As more and more criminals flock to ransomware, competition is breeding innovative strains of the infection, making it difficult for companies to prepare for attacks.  

Ransomware has attacked 15% or more of businesses in the top 10 industry sectors.

Source: Kaspersky Security Bulletin 2016

23% – Education

22% – IT/Telecoms

21% – Entertainment/Media

21% – Financial Services

19% – Construction

18% – Government/public sector/defence

18% – Manufacturing

17% – Transport

16% – Healthcare  

16% – Retail/Wholesale/Leisure

Needless to say, no industry is immune to an attack—from enterprises to small businesses.  

Over the last year, 48% of IT consultants have noticed a spike in ransomware-related support inquiries across customers in 22 different industries.

Source: Intermedia

Considering how prevalent attacks have become, it’s only a matter of time until cyber-crime becomes known simply as “crime.”

71% of businesses targeted by ransomware attacks have fallen victim.  

Hackers can tailor customized variants to their specific targets, quickly evading a company’s security system to encrypt files.  

Source: Barkly

75% of ransomware attacks spread to infect three or more employees.

Source: Intermedia  

All it takes is one distracted employee to click the wrong link for an infection to spread like wildfire from one employee to next.

Almost half of all ransomware attacks infect at least 20 employees. 

Source: Intermedia  

If a business can’t stop the bleeding early on, ransomware can wreak havoc on an entire network.     

Phishing emails delivering ransomware dropped nearly 50% in Q1 in 2017.

Source: Proofpoint Q1 2017 Quarterly Threat Report

Since more users know how to recognize phishing emails, criminals are inventing alternative methods for delivering the infection; some of which don’t even require human interaction.   

Two thirds of ransomware infections in Q1 2017 were transported via Remote Desktop Protocol (RDP).

Source: Webroot

Infecting targets via RDP has become quite popular. All an attacker has to do is spend a few minutes scanning the internet for open ports. Once they find one exposing RDP, they can wiggle their way past weak or default passwords to execute their plans.

The average ransom demand has increased to $1,077—which is more than 3x the average demand in 2015.

No company ever wants to dish out that kind of money for their own data. A payment like that might be just bee sting to enterprise businesses, but for small business owners it’s a nightmare.
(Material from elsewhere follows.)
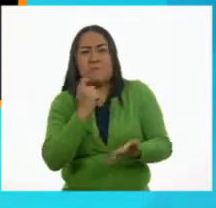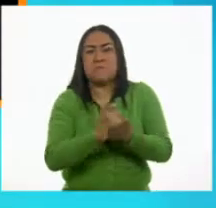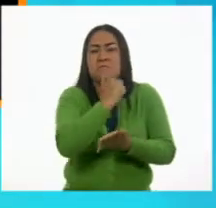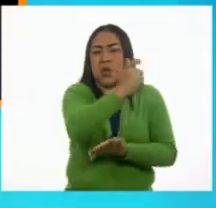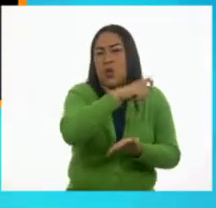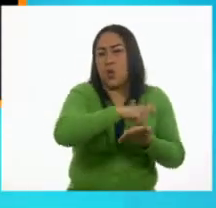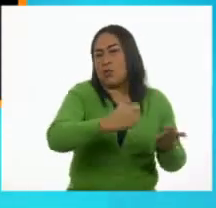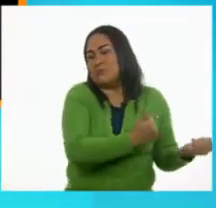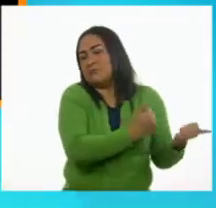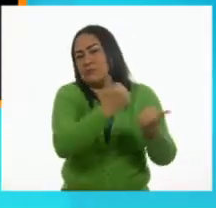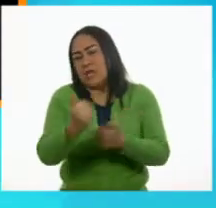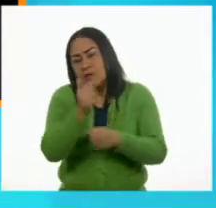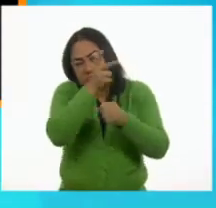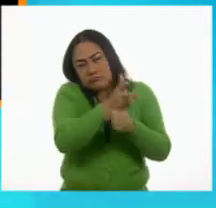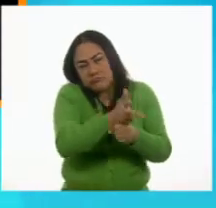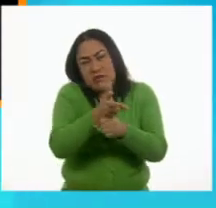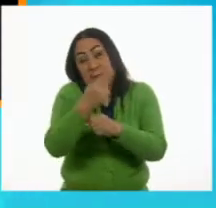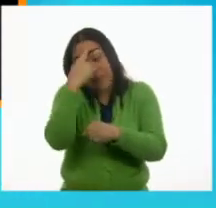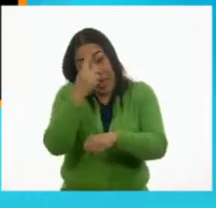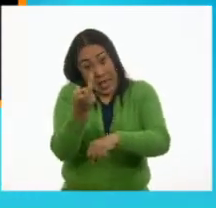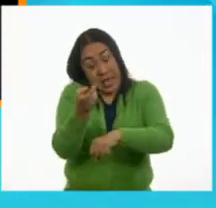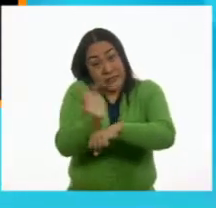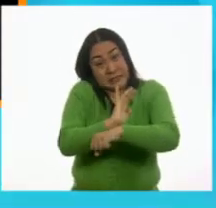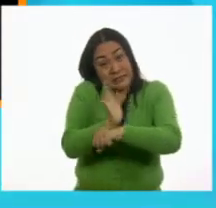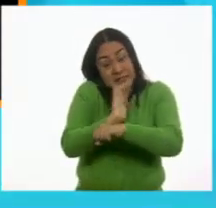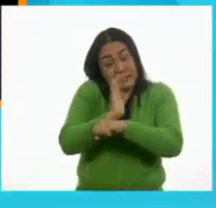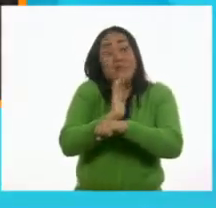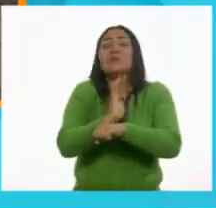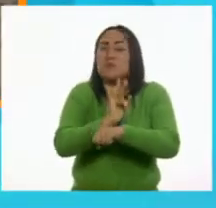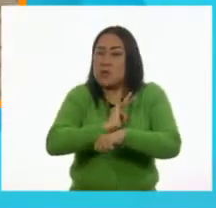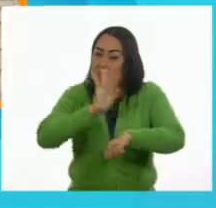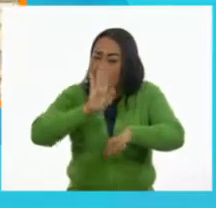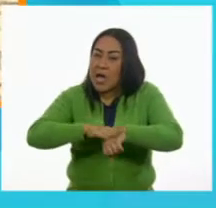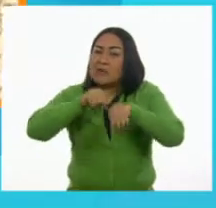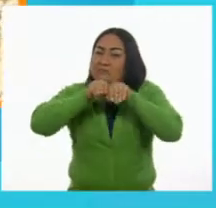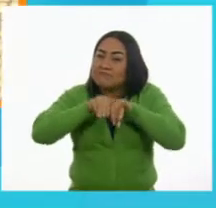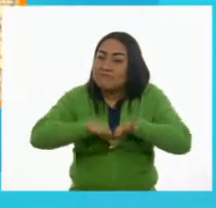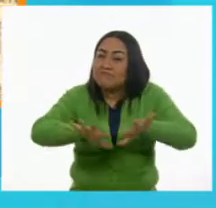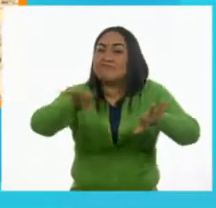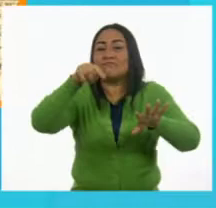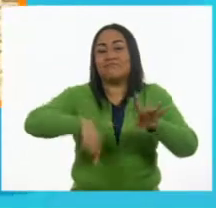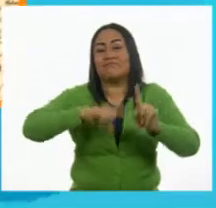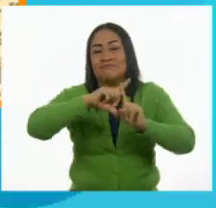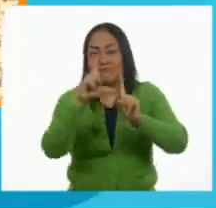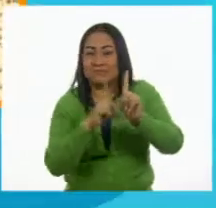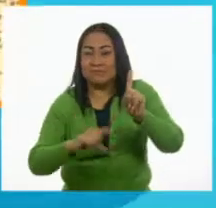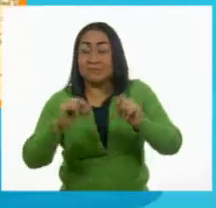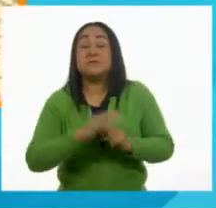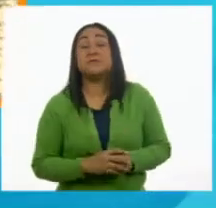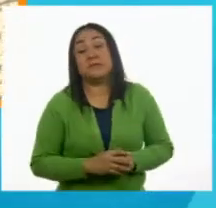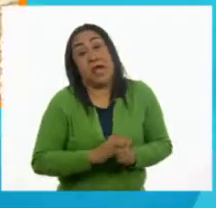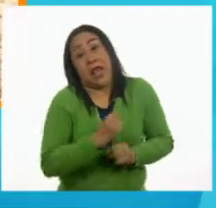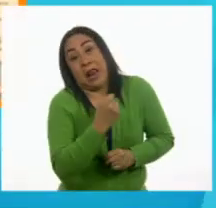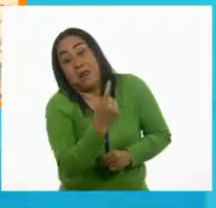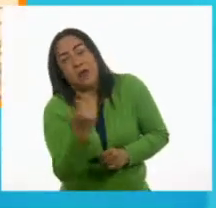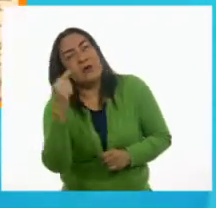con la intención de hacer que el cine llegara a más personas en México. Algunos, inclusive, aprovecharon que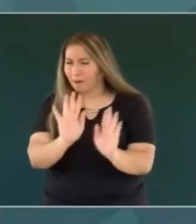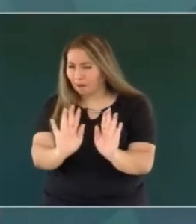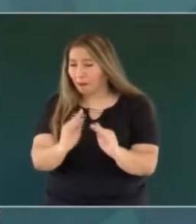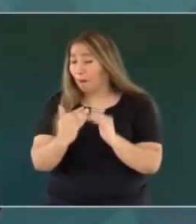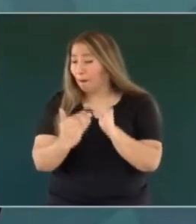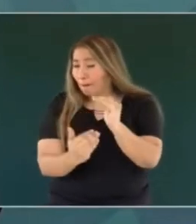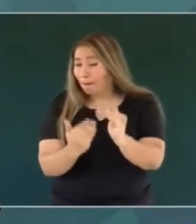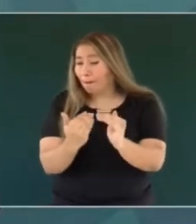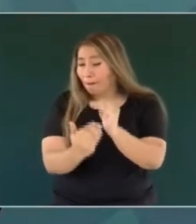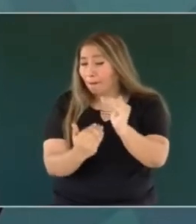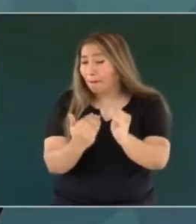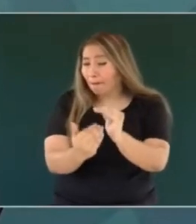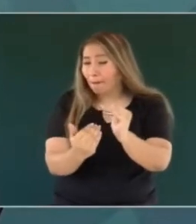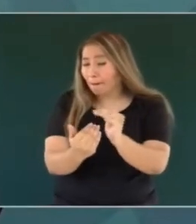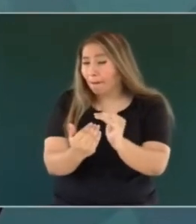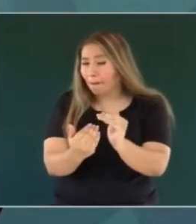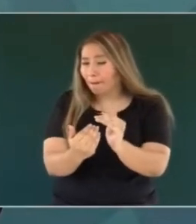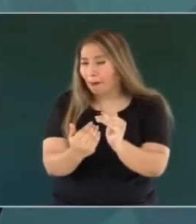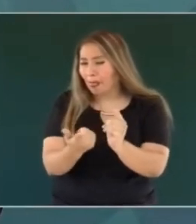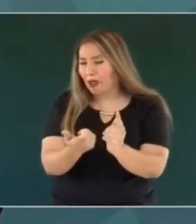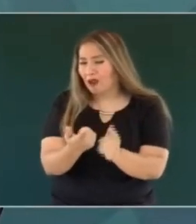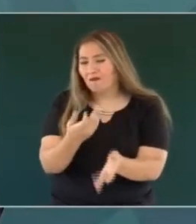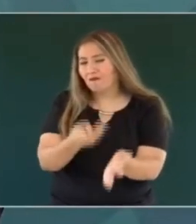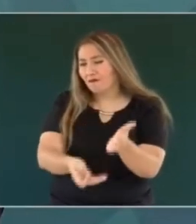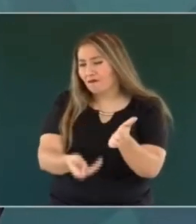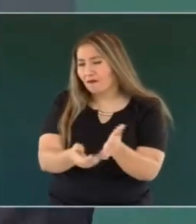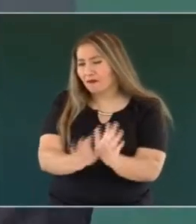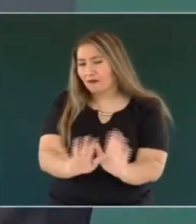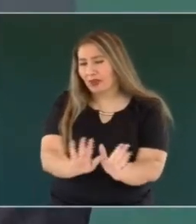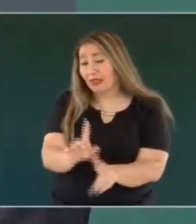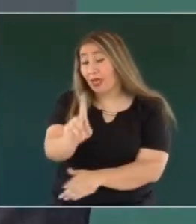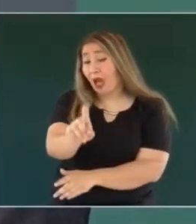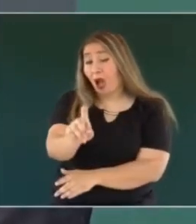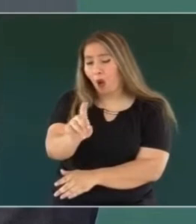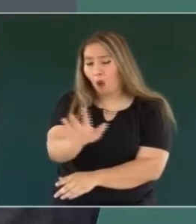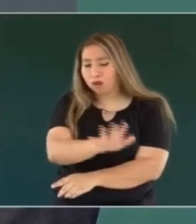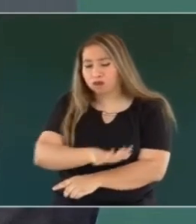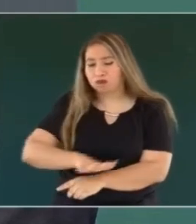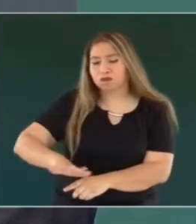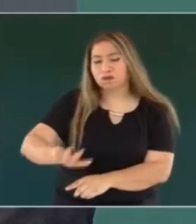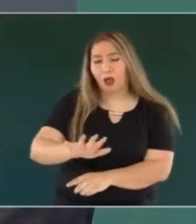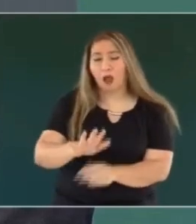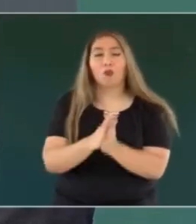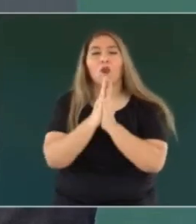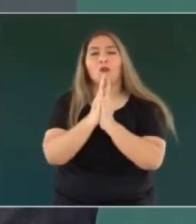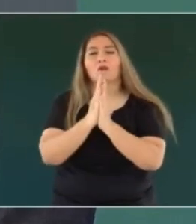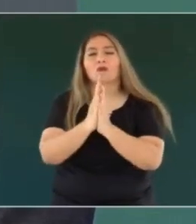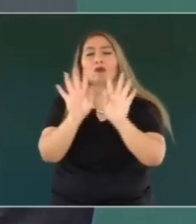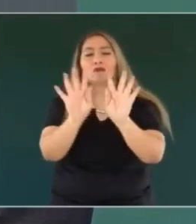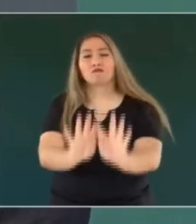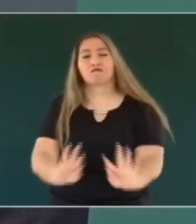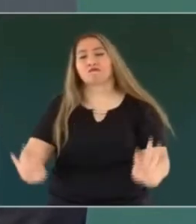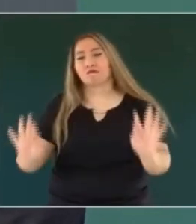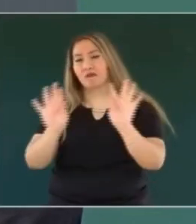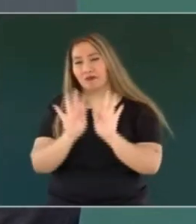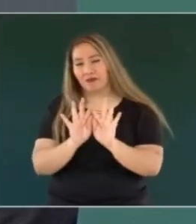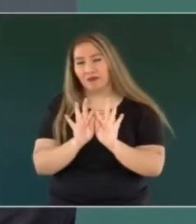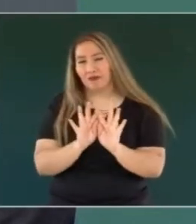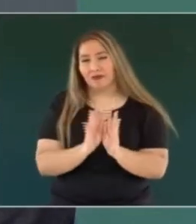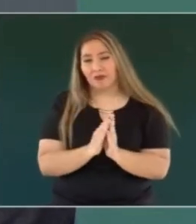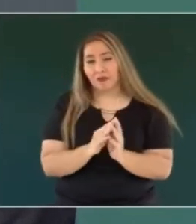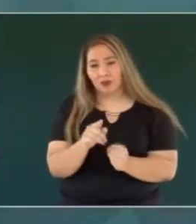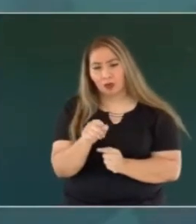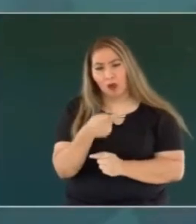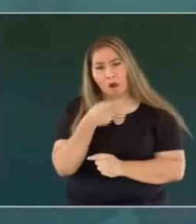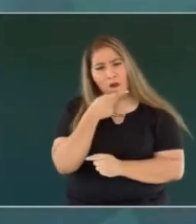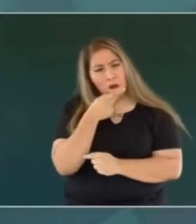avanzar para que no falte el agua. También es muy importante lo que estás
And with the average demand on the rise, required payments will only become heftier.

Here are some of the biggest ransomware attacks over the past 12 months:

    • $28,000 from Los Angeles Valley College
    • $21,000 from Madison County in Indiana
  • Demand of $70,000 from San Francisco Municipal Transportation Agency—which wasn’t paid

Source: Symantec 2017 Internet Security Threat Report

1 in 5 businesses that paid the ransom never recovered their files.

Source: Kaspersky Security Bulletin 2016

So, this is how it goes: if a company doesn’t pay the ransom, they’ll never see their files again. But, if a company does pay the ransom, there’s still a decent chance they’ll never see their files again.

Keeping the door open to attackers means that everything a business has worked towards may one day rest in the hands of a criminal.

70% of infected companies lost access to data for two days or more.

Source: Intermedia  

The longer a company isn’t able to access their data, the greater the impact is on their operations. A loss of business for even just a few days can take a huge chunk out of an organization’s bottom line.  

Each day without access usually results in anywhere from $5,000 to $20,000 in lost business and damages because of downtime.

Source: Intermedia  

During a ransomware attack, businesses sweat the possibility they may never again access valuable data. But to make things worse, they’re losing thousands of dollars as each day passes.  

Global ransomware damages are expected to exceed $5 billion in 2017—a 15x increase over just two years ago, and excludes actual payments.  

Source: Cybersecurity Ventures

As long as companies get the IT support they need to protect against ransomware, they can avoid becoming a statistic. As ransomware damages escalate and the number of businesses infected skyrockets, it’s best for owners to make the smart investment in managed IT support in 2018.